Copy the text of the records below word for word, leaving out the pictures.
▬▬▬▬▬▬▬▬▬▬
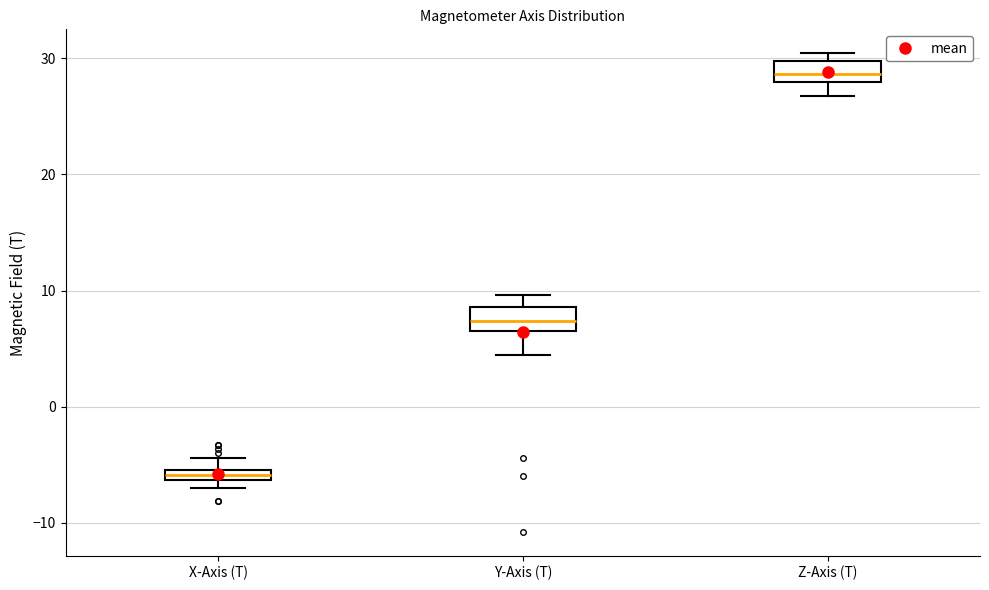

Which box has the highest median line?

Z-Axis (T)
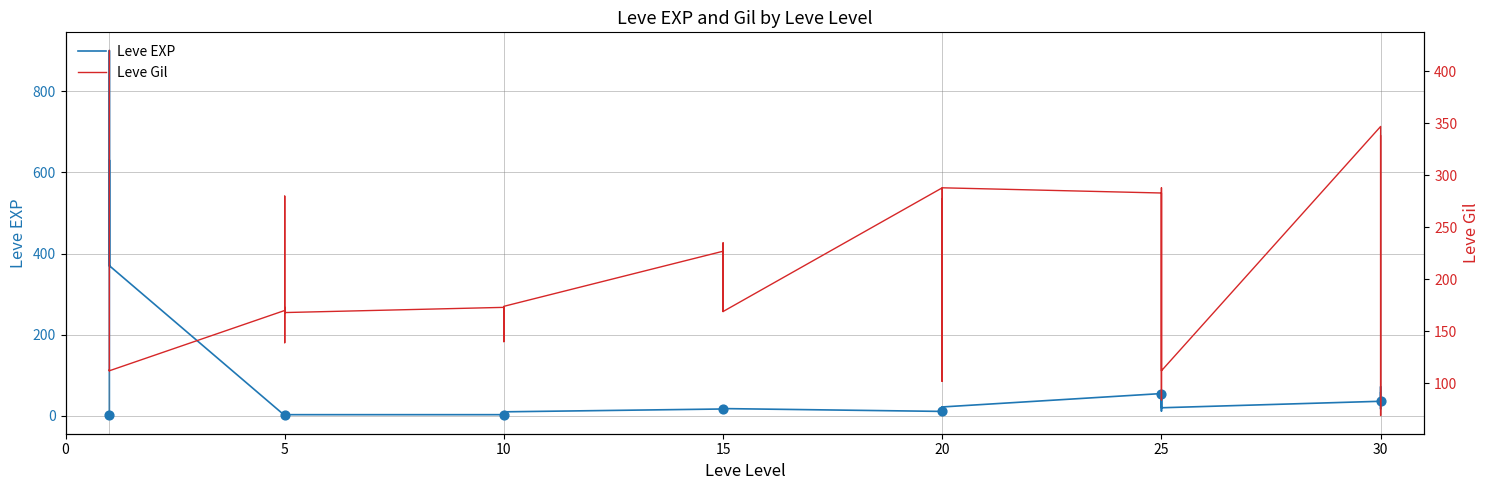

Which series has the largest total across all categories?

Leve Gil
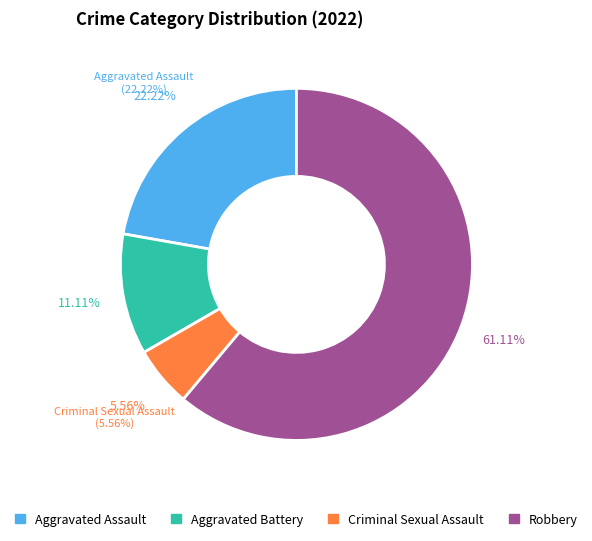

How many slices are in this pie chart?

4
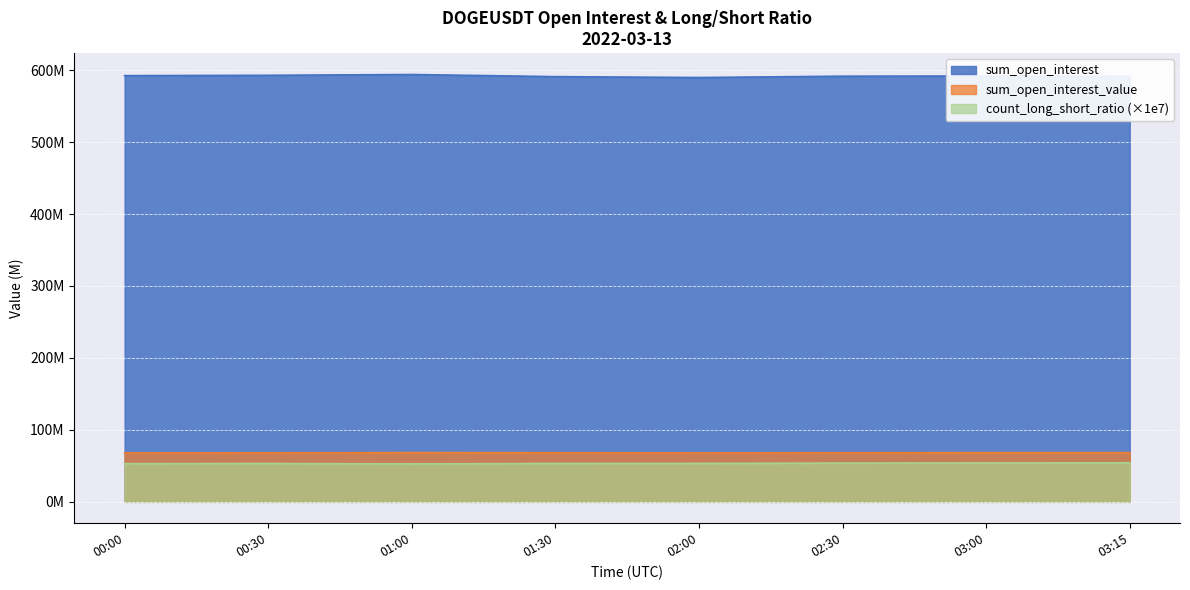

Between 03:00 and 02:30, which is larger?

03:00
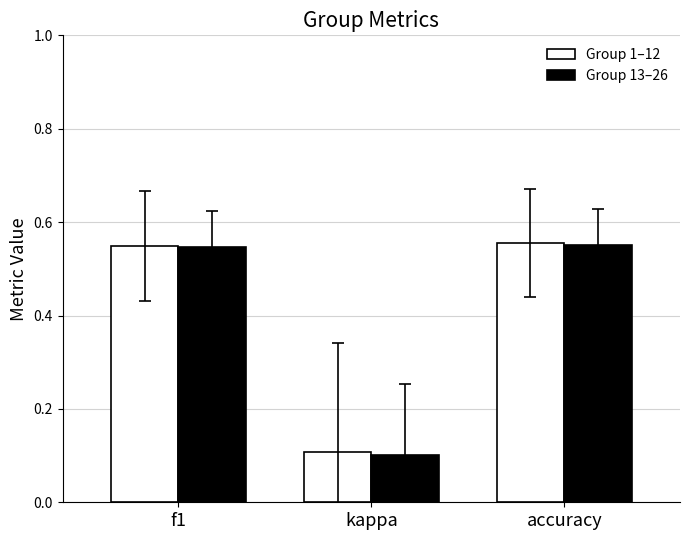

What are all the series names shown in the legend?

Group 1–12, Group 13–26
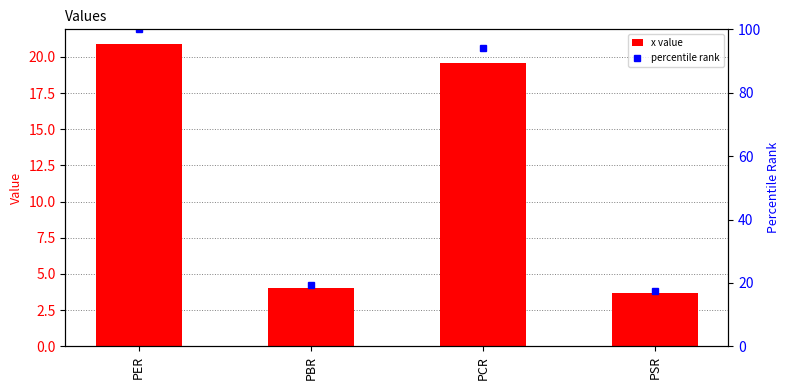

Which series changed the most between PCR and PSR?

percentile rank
▬▬▬▬▬▬▬▬▬▬
**Solution**
Which box has the highest median line?

Z-Axis (T)

Which series has the largest total across all categories?

Leve Gil

How many slices are in this pie chart?

4

Between 03:00 and 02:30, which is larger?

03:00

What are all the series names shown in the legend?

Group 1–12, Group 13–26

Which series changed the most between PCR and PSR?

percentile rank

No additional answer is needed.